### BRIEF:
Can you return everything from "No need to be" down to "biblical Song of Songs)." in the Valentines Day column, word for word?

Joshua Hammerman
Rabbi, award winning journalist, author of "Embracing Auschwitz" and "Mensch-Marks: Life Lessons of a Human Rabbi"

Valentines Day, SI’s Swimsuit Issue, Purim and the Jews

Dear Rabbi,

Can Jews Celebrate Valentines Day?


Dear Dis-heartened,

No need to be heart-broken. While we might ordinarily tend to shy away from holidays dedicated to saints, Valentines Day, as a celebration of love, fits right into our value system. There is in fact a Jewish Valentines Day, called Tu B’Av, which occurs in the summer. And yes, we can make the claim that every day should be a celebration of love. And yes, love in our tradition is defined more by commitment than romance (see the V’ahavta paragraph of the Sh’ma) but there is a place for romance as well (just look at the biblical Song of Songs).

Here are some other reasons why it Valentines Day is kosher in my book:

The beginning of the month of Adar is seen as a time of great joy for Jews. (Adar began this past Monday). “When Adar enters, joy increases.” Says the Talmud. The sages said that, and they knew nothing about the fact that pitchers and catchers are reporting this week. What they did know is that, when Adar begins, Purim can’t be far behind. Read about Adar here.  As you can see, much happens during that month, including the death of Moses (Adar 7), the Second Temple’s dedication (Adar 5), and Nicanor Day (Adar 13), marking the anniversary of Judah Maccabee’s defeat of Syrian general Nicanor in 161 BCE; originally it was observed as a festival but later became the Fast of Esther.

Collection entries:
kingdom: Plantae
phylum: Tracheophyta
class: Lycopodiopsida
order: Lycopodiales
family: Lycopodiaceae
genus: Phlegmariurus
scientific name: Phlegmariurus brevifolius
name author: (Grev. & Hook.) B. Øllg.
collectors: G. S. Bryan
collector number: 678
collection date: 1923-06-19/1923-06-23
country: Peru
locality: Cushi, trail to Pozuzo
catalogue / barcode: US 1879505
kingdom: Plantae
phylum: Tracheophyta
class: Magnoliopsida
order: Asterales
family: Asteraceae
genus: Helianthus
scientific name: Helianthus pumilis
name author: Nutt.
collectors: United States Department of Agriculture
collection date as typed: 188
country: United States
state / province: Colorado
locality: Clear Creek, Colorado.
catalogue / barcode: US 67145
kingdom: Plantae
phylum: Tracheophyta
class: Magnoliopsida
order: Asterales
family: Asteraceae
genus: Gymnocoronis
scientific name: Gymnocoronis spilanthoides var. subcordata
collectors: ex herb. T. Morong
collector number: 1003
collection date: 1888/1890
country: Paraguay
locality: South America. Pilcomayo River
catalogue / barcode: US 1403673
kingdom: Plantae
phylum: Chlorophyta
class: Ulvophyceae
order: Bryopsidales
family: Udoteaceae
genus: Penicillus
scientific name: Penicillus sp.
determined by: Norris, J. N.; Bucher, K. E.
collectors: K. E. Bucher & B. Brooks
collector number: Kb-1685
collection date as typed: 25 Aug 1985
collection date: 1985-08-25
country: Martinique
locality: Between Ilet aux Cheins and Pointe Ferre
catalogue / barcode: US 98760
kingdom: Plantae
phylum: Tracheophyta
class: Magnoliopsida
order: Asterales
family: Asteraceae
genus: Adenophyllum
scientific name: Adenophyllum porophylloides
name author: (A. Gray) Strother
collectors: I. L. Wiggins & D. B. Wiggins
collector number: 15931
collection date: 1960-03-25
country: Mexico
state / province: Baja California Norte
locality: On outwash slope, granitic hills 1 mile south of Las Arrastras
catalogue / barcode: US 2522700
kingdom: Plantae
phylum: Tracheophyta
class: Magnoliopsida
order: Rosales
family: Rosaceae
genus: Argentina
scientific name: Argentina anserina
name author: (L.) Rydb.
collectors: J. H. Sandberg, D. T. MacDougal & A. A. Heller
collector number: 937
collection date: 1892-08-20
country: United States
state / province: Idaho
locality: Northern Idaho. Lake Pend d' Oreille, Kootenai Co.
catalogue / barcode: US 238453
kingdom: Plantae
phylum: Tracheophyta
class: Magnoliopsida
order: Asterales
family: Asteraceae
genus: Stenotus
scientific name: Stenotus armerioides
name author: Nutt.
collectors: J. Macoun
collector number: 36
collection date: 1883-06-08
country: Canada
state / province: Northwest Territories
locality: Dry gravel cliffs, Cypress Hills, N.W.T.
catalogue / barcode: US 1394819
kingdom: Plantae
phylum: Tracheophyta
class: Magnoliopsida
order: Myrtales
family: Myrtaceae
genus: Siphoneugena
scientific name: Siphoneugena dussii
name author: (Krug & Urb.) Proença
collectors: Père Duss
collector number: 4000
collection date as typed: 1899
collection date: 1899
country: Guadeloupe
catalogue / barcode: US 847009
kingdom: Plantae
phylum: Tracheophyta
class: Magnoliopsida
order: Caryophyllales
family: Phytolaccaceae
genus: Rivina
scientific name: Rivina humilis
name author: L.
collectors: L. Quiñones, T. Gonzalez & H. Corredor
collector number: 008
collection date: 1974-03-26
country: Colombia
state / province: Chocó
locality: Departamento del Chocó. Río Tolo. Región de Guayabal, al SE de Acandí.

### TASK SOLUTION:
No need to be heart-broken. While we might ordinarily tend to shy away from holidays dedicated to saints, Valentines Day, as a celebration of love, fits right into our value system. There is in fact a Jewish Valentines Day, called Tu B’Av, which occurs in the summer. And yes, we can make the claim that every day should be a celebration of love. And yes, love in our tradition is defined more by commitment than romance (see the V’ahavta paragraph of the Sh’ma) but there is a place for romance as well (just look at the biblical Song of Songs).